But he said to me, “My grace is sufficient for you, for my power is made perfect in weakness.” 2 Corinthians 12:9
Several years ago, writing and I fell into a love-hate relationship. For me, there is nothing more satisfying than turning a blank document on Microsoft Word into a colorful, angst-ridden world that gives life and breath and movement to the characters inside my head (note: I did say characters, not voices). Over the course of four hundred pages’ worth of troubles and triumphs, these characters serve to reflect the nuances of my relationship with God—the whining and agonized prayers, the comfort and grace-filled epiphanies, the stubbornness that eventually gives way to surrender.
On the flip-side, there is nothing more devastating to my sense of purpose than living with the insatiable urge to write and having the time to write…yet the words
Those are the days Perfectionism barrels in, uninvited, to perch on my shoulder with its unforgiving claws. Seconds later it’s joined by the Inner Critic, who, knowing I’m prone to pessimism and self-condemnation, takes great delight in badgering me, beating me with ugly, vicious labels and lies that, in my frustrated state, I believe.
It’s in this state that I shake my fist at God and cry out, “If You gave me the passion and talent to write, why didn’t You give me the creativity to make something of it?”

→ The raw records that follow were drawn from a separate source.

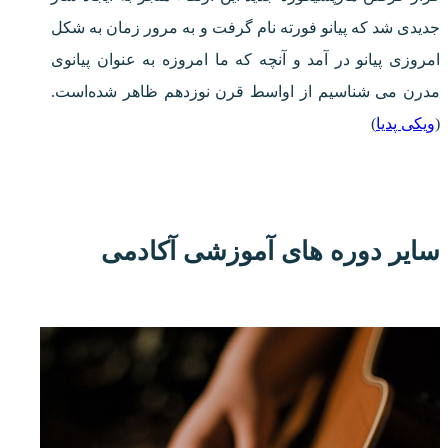
جدیدی شد که پیانو فورته نام گرفت و به مرور زمان به شکل
امروزی پیانو در آمد و آنچه که ما امروزه به عنوان پیانوی
مدرن می شناسیم از اواسط قرن نوزدهم ظاهر شده‌است.
(
ویکی پدیا
)
سایر دوره های آموزشی آکادمی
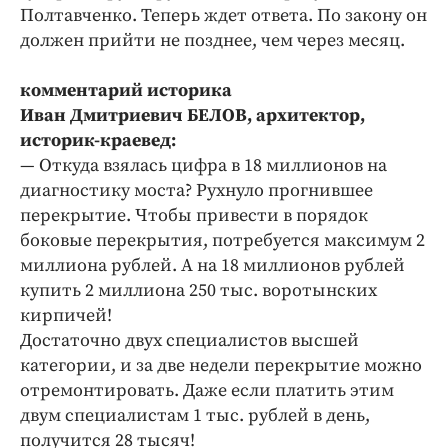
Полтавченко. Теперь ждет ответа. По закону он
должен прийти не позднее, чем через месяц.
комментарий историка
Иван Дмитриевич БЕЛОВ, архитектор,
историк-краевед:
— Откуда взялась цифра в 18 миллионов на
диагностику моста? Рухнуло прогнившее
перекрытие. Чтобы привести в порядок
боковые перекрытия, потребуется максимум 2
миллиона рублей. А на 18 миллионов рублей
купить 2 миллиона 250 тыс. воротынских
кирпичей!
Достаточно двух специалистов высшей
категории, и за две недели перекрытие можно
отремонтировать. Даже если платить этим
двум специалистам 1 тыс. рублей в день,
получится 28 тысяч!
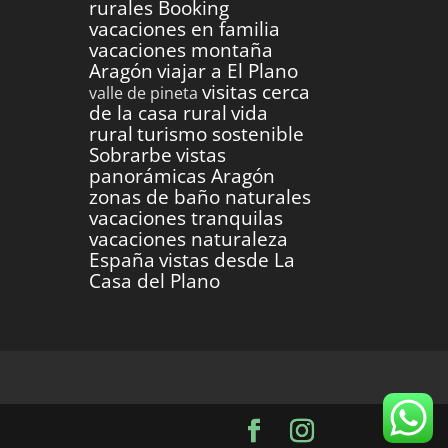
rurales Booking
vacaciones en familia
vacaciones montaña
Aragón
viajar a El Plano
visitas cerca
valle de pineta
de la casa rural
vida
rural
turismo sostenible
Sobrarbe
vistas
panorámicas Aragón
zonas de baño naturales
vacaciones tranquilas
vacaciones naturaleza
España
vistas desde La
Casa del Plano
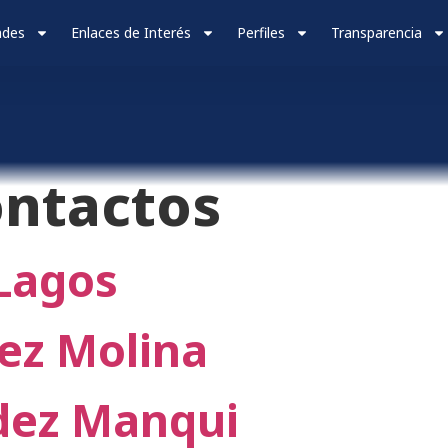
ades
Enlaces de Interés
Perfiles
Transparencia
ntactos
 Lagos
rez Molina
dez Manqui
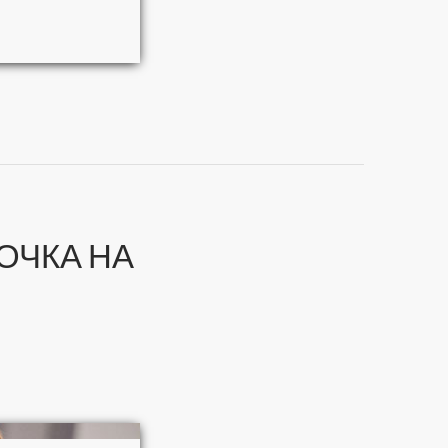
то)
ОЧКА НА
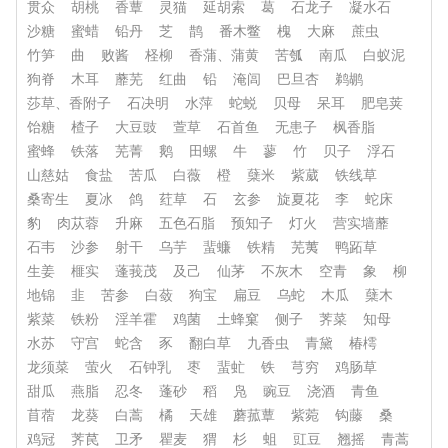
贯众
胡桃
香蕈
灵猫
延胡索
葛
石龙子
凝水石
沙糖
蜜蜡
铅丹
芝
鹊
番木鳖
槐
大麻
蔗虫
竹笋
曲
败酱
柽柳
香蒲、蒲黄
苦瓠
南瓜
白蚁泥
狗脊
木耳
蘼芜
红曲
铅
淹闾
巴旦杏
鹈鹕
莎草、香附子
石决明
水萍
蛇蜕
贝母
呆耳
肥皂荚
饴糖
楂子
大豆豉
萱草
石首鱼
无患子
枫香脂
蜜蜂
铁落
芜菁
鹅
田螺
牛
蓼
竹
贝子
浮石
山慈姑
食盐
苦瓜
白薇
橙
蘖米
紫葳
铁线草
桑寄生
夏冰
鸽
荭草
石
玄参
旋夏花
李
蛇床
豹
肉苁蓉
升麻
五色石脂
预知子
灯火
营实墙蘼
石韦
沙参
射干
乌芋
蜚蠊
铁精
芜荑
鸭跖草
生姜
榧实
蓬莪茂
及己
仙茅
不灰木
空青
象
柳
地锦
韭
苦参
白蔹
狗宝
扁豆
乌蛇
木瓜
蘖木
紫菜
铁粉
淫羊霍
鸡菌
土蜂窠
侧子
荠菜
知母
水苏
守宫
蛇含
豕
翻白草
九香虫
青黛
椿樗
龙须菜
萤火
石钟乳
枣
蜚虻
铁
芎穷
鸡肠草
甜瓜
燕脂
忍冬
蓬砂
稻
凫
豌豆
浇酒
青鱼
苜蓿
龙葵
白蒿
橘
天雄
蘑菰蕈
紫菀
钩藤
桑
鸡冠
荠苠
卫矛
瞿麦
猬
杉
蛆
豇豆
翘摇
青蒿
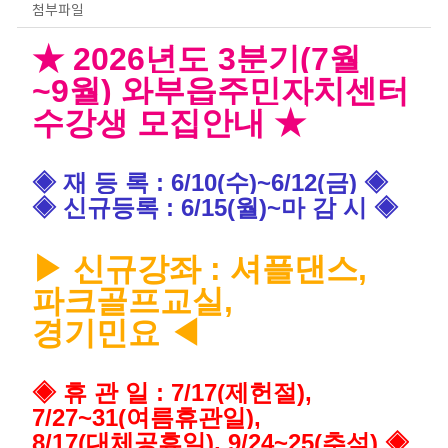
첨부파일
★ 2026년도 3분기(7월
~9월) 와부읍주민자치센터
수강생 모집안내 ★
◈ 재 등 록 : 6/10(수)~6/12(금)
◈
◈ 신규등록 : 6/15(월)~마 감 시
◈
▶ 신규강좌 : 셔플댄스,
파크골프교실,
경기민요 ◀
◈ 휴 관 일 : 7/17(제헌절),
7/27~31(여름휴관일),
8/17(대체공휴일), 9/24~25(추석)
◈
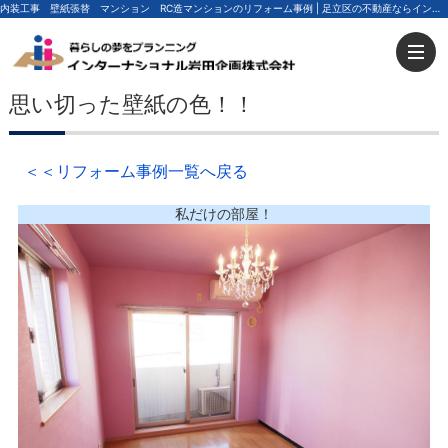
内装工事 壁紙張替 マンション RC造マンションのリフォーム事例 | 足立区の不動産ならインターナショナル岩田企画
思い切った壁紙の色！！
＜＜リフォーム事例一覧へ戻る
私だけの部屋！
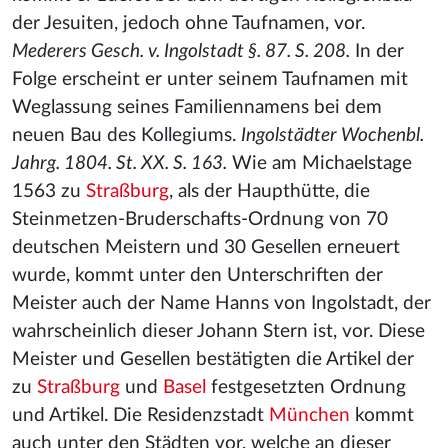
der Jesuiten, jedoch ohne Taufnamen, vor.
Mederers Gesch. v. Ingolstadt §. 87. S. 208.
In der
Folge erscheint er unter seinem Taufnamen mit
Weglassung seines Familiennamens bei dem
neuen Bau des Kollegiums.
Ingolstädter Wochenbl.
Jahrg. 1804. St. XX. S. 163.
Wie am Michaelstage
1563 zu
Straßburg
, als der Haupthütte, die
Steinmetzen-Bruderschafts-Ordnung von 70
deutschen Meistern und 30 Gesellen erneuert
wurde, kommt unter den Unterschriften der
Meister auch der Name Hanns von Ingolstadt, der
wahrscheinlich dieser Johann Stern ist, vor. Diese
Meister und Gesellen bestätigten die Artikel der
zu
Straßburg
und
Basel
festgesetzten Ordnung
und Artikel. Die Residenzstadt
München
kommt
auch unter den Städten vor, welche an dieser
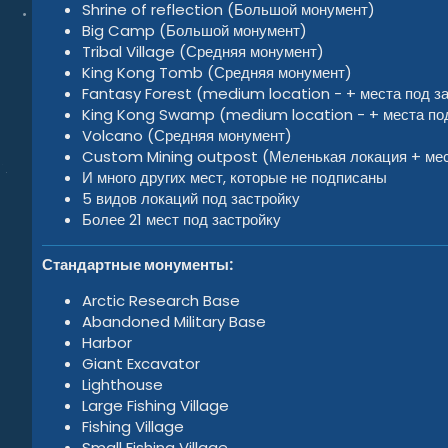
Shrine of reflection (Большой монумент)
Big Camp (Большой монумент)
Tribal Village (Средняя монумент)
King Kong Tomb (Средняя монумент)
Fantasy Forest (medium location - + места под з
King Kong Swamp (medium location - + места под
Volcano (Средняя монумент)
Custom Mining outpost (Меленькая локация + мес
И много других мест, которые не подписаны
5 видов локаций под застройку
Более 21 мест под застройку
Стандартные монументы:
Arctic Research Base
Abandoned Military Base
Harbor
Giant Excavator
Lighthouse
Large Fishing Village
Fishing Village
Small Fishing Village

For I used to believe God was behind my inability to craft a plausible story. Correction: a story that met my ridiculously high standards.
And then a few weeks ago, I had lunch with a friend who is aware of my struggles. After listening to me vent about my latest writing woes and lament over the myriad responsibilities infringing on my allotted writing time, Linda stated matter-of-factly, “It sounds like the devil doesn’t want you to write.”
(Sometimes it’s hard to hear God’s voice. Other times, it ricochets off the rafters. That day, it came through the simple words of a friend.)
Why hadn’t it hit me sooner?
God is Love. Would Love offer me a gift only to dangle it out of reach and tease me with it to the point I’m a paralyzed heap of living matter sobbing on the kitchen floor (yes, I’ve been there)? Love would not…but the devil would. It fills him with twisted glee to see God’s children immobilized by despair and insecurities; that makes them ineffective and ineffective means a job isn’t getting done for the Kingdom.
Too bad for him God is also Truth, the knowledge of which happens to set His children free. And when His Truth poured from the words of my friend, the devil’s chains disintegrated; his hold over me is gone.
Now, I’m not saying all my writing hours since then have been happy-happy-joy-joy, but I don’t approach my stories with the feeling God’s against me anymore—and that’s empowering.
Something else I’ve learned: writing is not only one of my strengths, but it’s also one of my weaknesses. I understand now that God has purposely left some gaps in my abilities in order to leave room for Him. These gaps force me to rely on His strength and His guidance…and they allow me to experience His presence and His pleasure.
As the apostle Paul says in Romans 8:1, “There is now no condemnation for those who are in Christ Jesus” [italics mine]. It’s time we all rise from the kitchen floor and tell that devil where to go.